The second response was on the Pronet blog which in an amazing feat of blogging acrobatics managed to mention and link every single person tangentially associated with the podcast except me, even though I’m quoted in every heading. The Google Pages example is brought up again to illustrate that all the hardware in the world sometimes solve a scalability problem, but I still think that’s faulty because none of us had any idea why Pages was slow when it launched, it could have been a faulty router for all we know. Pronet responds to “Go with what your happiest working with” with a set of points to consider for a language, but again with the right people none of that matters. Happiness, in all things not just the language, should be the number goal and metric for everything in an early-stage startup. Happy engineers work smarter, longer, more efficient, attract better candidates, and have a better quality of life. (A corollary is that if you’re already set on a language path, don’t hire anyone who isn’t thrilled with working in that language.) For an example of how this can work in a really extreme case, I suggest everyone read the story of Viaweb and Lisp. (Another talk.)In my mind Lisp is a ridiculous language to build a web application in, but to them and their engineers it was heaven and they had better products earlier than their competition as a result of their unusual choice.

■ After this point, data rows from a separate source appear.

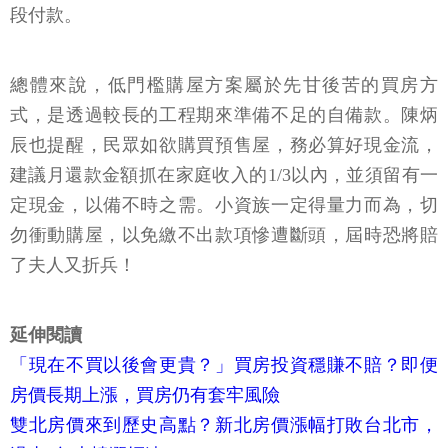
段付款。
總體來說，低門檻購屋方案屬於先甘後苦的買房方
式，是透過較長的工程期來準備不足的自備款。陳炳
辰也提醒，民眾如欲購買預售屋，務必算好現金流，
建議月還款金額抓在家庭收入的1/3以內，並須留有一
定現金，以備不時之需。小資族一定得量力而為，切
勿衝動購屋，以免繳不出款項慘遭斷頭，屆時恐將賠
了夫人又折兵！
延伸閱讀
「現在不買以後會更貴？」買房投資穩賺不賠？即便
房價長期上漲，買房仍有套牢風險
雙北房價來到歷史高點？新北房價漲幅打敗台北市，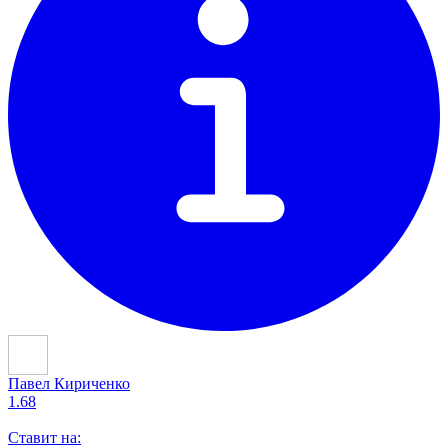
Павел Кириченко
1.68
Ставит на:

(As an aside, I wonder how many people said the same thing about Ruby for web apps before David Heinemeier Hansson, Rails, and 37signals, or even about PHP before Yahoo and Wikipedia? An example (and a little bit of promotion) is better than a thousand whitepapers.)

Spamback

About 98% of Trackbacks are spam. Obviously that can’t be addressed with a new spec without breaking backward compatibility. (For added humor, see the front page of the Trackback Development Blog.) The charter of the new trackback abandons the only thing that made Trackback interesting, and incidentally one of the things it was created for, content aggregation and category aggregation and other applications that don’t require a link at all. (Essentially a push application of what everyone uses tags for now, it was way ahead of its time.) In the meantime, they’re re-inventing Pingback with XML-RPC replaced by Atom/REST.

Better Trackback?

There is talk of pushing for Trackback to become a standard. A few of the problems with Trackback are immediately apparent: horrible internationization support, bad auto-discovery, proclivity for spamming, no verification, historical baggae of category junk, bad spec. Fix all these and you get… pingback. Pingback is big enough now to make a blip in Google’s markup survey, and is supported by a wide range of platforms. The question is whether people are going to want to support an existing and robust standard or want to put their name on something new, the global “not invented here” syndrome where everyone wants their 15 standards of fame. (As someone who has been involved in several standards myself, I admit the draw is strong.) What Pingback does need is a better advocacy site, like atom has.

Red Herring Alert

I just got a Google alert for a Red Herring article on Six Apart set to publish in a few days. They mention us here: “Critics of Six Apart say that WordPress, a blog publishing platform developed by a grassroots team, is more robust than Movable Type. WordPress is also open source and free. But things are different in Six Apart’s cash-crop enterprise space, where support and security are at the top of the list. Half of Movable Type servers sit behind a firewall, says Mr. Berkowitz.”